蕭燼的背影在那一瞬間繃得像一塊被拉滿的弓弦。
他原本僵硬地對著外面,試圖用分析怪物動向來強行冷卻剛才那段失控的記憶。但京霧泠的動作和話語,像一顆精準投入滾油裡的冰塊,瞬間炸開了他好不容易維持住的冷靜表象。
京霧泠抬手摸了摸自己的嘴唇,指腹上還殘留著一絲不屬於自己的冰冷和淡淡的血腥氣。她忽然往前踏了一步,高跟鞋踩在油膩的地面上沒有發出任何聲響,整個人如鬼魅般貼近了蕭燼的身後。
那股屬於活人的、溫熱的氣息,再一次毫無保留地侵襲而來。
“下次接吻的時候,記得呼吸。”她的聲音壓得極低,幾乎是貼著他的耳廓吐出氣流,帶著一種惡劣的、明目張膽的調侃,“高階詭異也得講基本呼吸法吧,憋死自己算怎麼回事?”
蕭燼的身體驟然僵住。
那句話裡的每一個字,都像帶著細小的電流,順著他的耳蝸鑽進西肢百骸。他能清晰地感覺到自己後背的肌肉在不受控制地收緊,連帶著那道剛剛結痂的傷口都開始隱隱作痛。
他猛地轉過身,動作快得帶起一陣風。暗紅色的應急燈光下,他那雙浸染著煞氣的黑色眼瞳死死鎖住京霧泠,裡面翻湧著一種被徹底戳破偽裝後的惱怒和戾氣。
“你找死?”他的聲音從牙縫裡擠出來,每一個字都裹著冰渣。
京霧泠卻完全沒被他駭人的氣勢嚇到,反而迎著他的目光,懶洋洋地抬了抬下巴,嘴角那抹欠揍的弧度擴大了幾分。她甚至還往前湊了半寸,那雙琥珀色的眼睛裡明晃晃地寫著“有本事你動手啊”。
“小辣弟,脾氣還挺爆嘛。

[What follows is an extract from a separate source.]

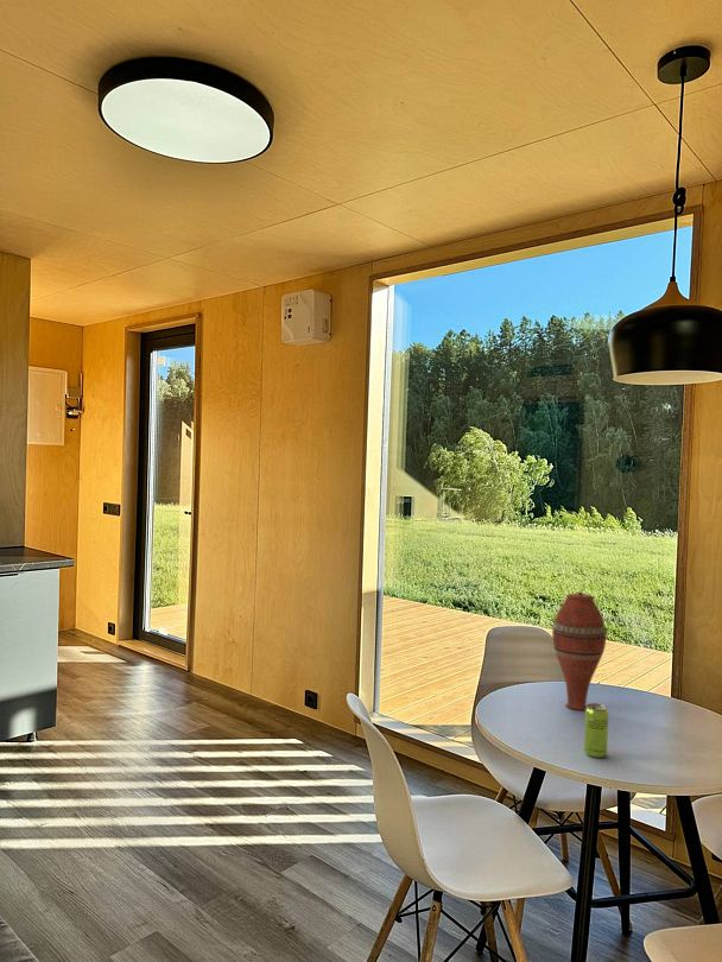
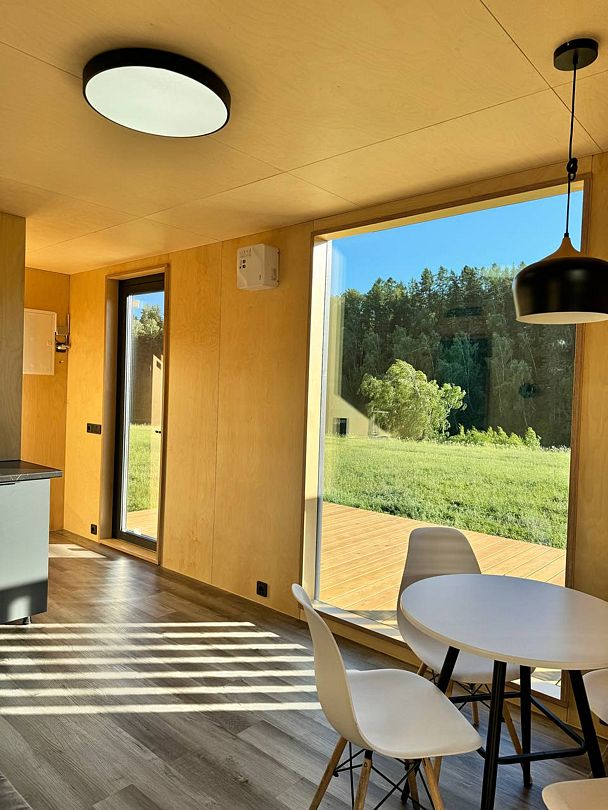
- beverage can [583,702,609,759]
- vase [551,590,607,711]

”
兩人之間緊繃的氣氛一觸即發。
然而,就在蕭燼的煞氣即將失控的前一秒,頭頂上方傳來一聲刺耳的、金屬被強行撕裂的巨響。
“轟——!”
整個過山車控制區的屋頂,被一股無形的力量從中線徹底掀開。無數扭曲的鋼筋和破碎的混凝土塊如同暴雨般砸落,混雜著令人牙酸的摩擦聲。

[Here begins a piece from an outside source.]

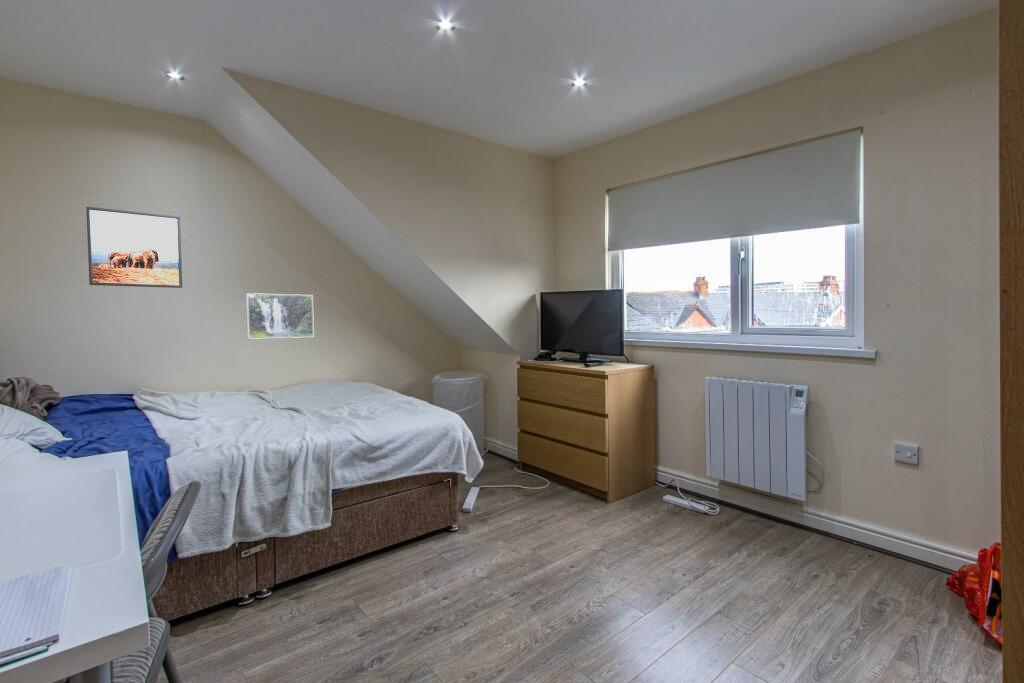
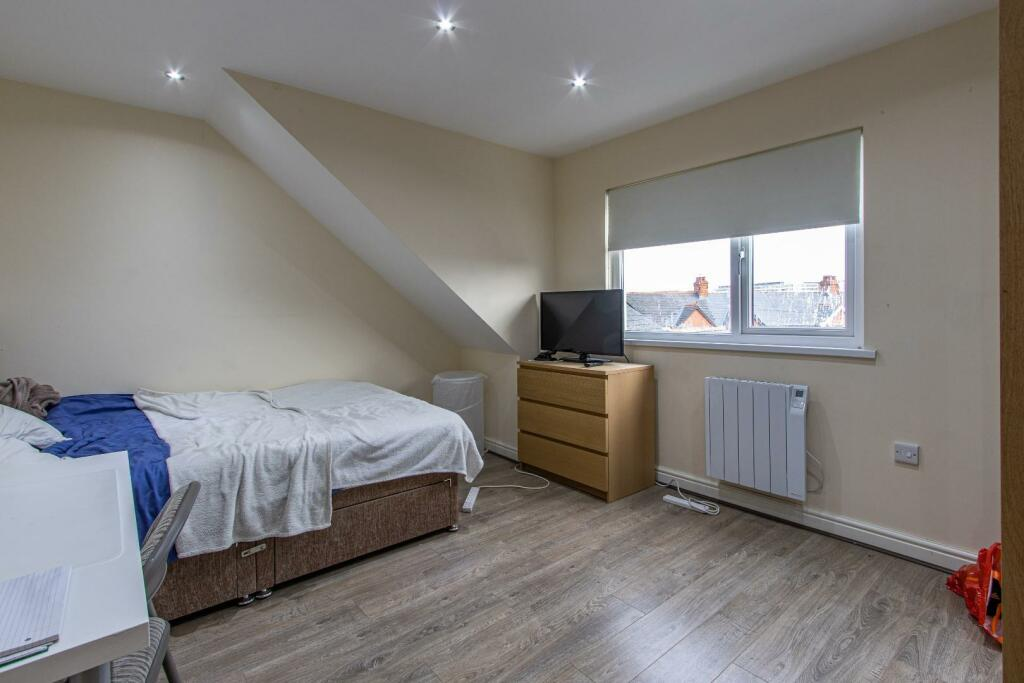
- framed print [85,206,184,289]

蕭燼下意識地一拽京霧泠的手腕,將她扯到自己身後,同時單手向上,一層濃郁如墨的煞氣屏障瞬間展開,將所有墜落的碎塊盡數擋在外面。
煙塵瀰漫中,一個巨大的、無法用語言形容的輪廓,緩緩從破開的屋頂上方降臨。
那東西沒有固定的形態,像是一團由無數黏稠的、暗紅色肉塊和黑色管道糾結纏繞而成的集合體。它的表面不斷蠕動著,裂開一道道深不見底的縫隙,從縫隙中伸出上百隻慘白扭曲、長短不一的手臂。而在那團混沌的肉塊中央,一顆巨大的、沒有眼皮的渾濁眼球正死死地盯著下方。
“找到了。”
一個不辨男女、層層疊疊的合成音,從那怪物的西面八方同時響起,帶著高維生物特有的、能首接穿透耳膜的精神威壓。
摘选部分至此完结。